How do I encrypt an entire directory tree efficiently?

Create a tar archive first, then encrypt the single archive file: “tar czf – /path/to/directory | gpg -c > directory.tar.gz.gpg”. This encrypts the entire directory structure in one operation. To decrypt: “gpg -d directory.tar.gz.gpg | tar xzf -“. This approach is faster and more manageable than encrypting individual files.

Should I delete the original file after encryption?

Yes, for sensitive data. Use secure deletion tools like shred: “shred -vfz -n 10 original.txt” to overwrite the file before deletion, preventing recovery. Regular deletion (rm) doesn’t actually erase data from disk. Some GPG frontends offer automatic secure deletion after encryption. Always verify the encrypted file can be decrypted before deleting the original.

What encryption algorithm should I use for maximum security?
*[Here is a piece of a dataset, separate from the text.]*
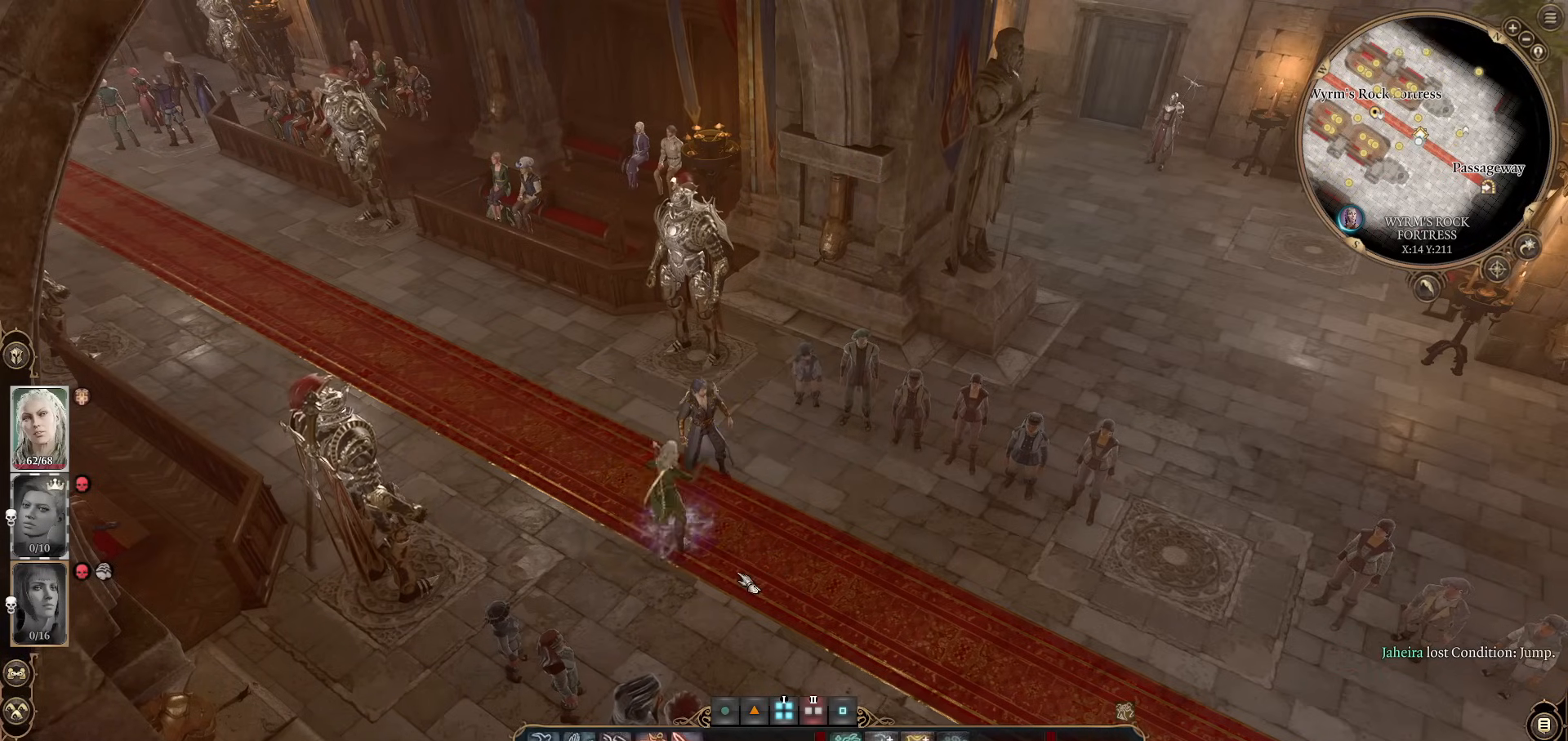
{"keys": [], "mouse": [], "events": []}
AES-256 is the current industry standard and provides excellent security. Use “gpg -c –cipher-algo AES256 file.txt” to explicitly specify it. For OpenSSL, use “openssl enc -aes-256-cbc”. While AES-128 is also secure, AES-256 provides a larger security margin. Avoid older algorithms like DES, 3DES, or RC4 which have known vulnerabilities.

Can I encrypt files on one Linux distribution and decrypt on another?

Yes, GPG and OpenSSL are cross-platform and cross-distribution compatible. Files encrypted on Ubuntu can be decrypted on CentOS, Fedora, or even Windows/macOS with GPG installed. Ensure both systems use compatible GPG versions (GPG 2.x is current standard). The encrypted file format is standardized, making it portable across any system with GPG support.

Conclusion

File encryption in Linux is straightforward yet powerful, with GPG and OpenSSL providing enterprise-grade security for personal and professional use. Whether encrypting individual files for email transmission, protecting sensitive documents on shared systems, or securing entire directory trees, Linux encryption tools offer flexible, reliable solutions. By following best practices—using strong passwords, verifying encrypted files before deleting originals, and understanding the difference between symmetric and asymmetric encryption—you can ensure your sensitive data remains protected.

Master these encryption techniques to safeguard confidential information, comply with data protection regulations, and maintain privacy in an increasingly connected world. Encryption is not just for security professionals; it’s an essential skill for anyone handling sensitive data in the modern computing environment.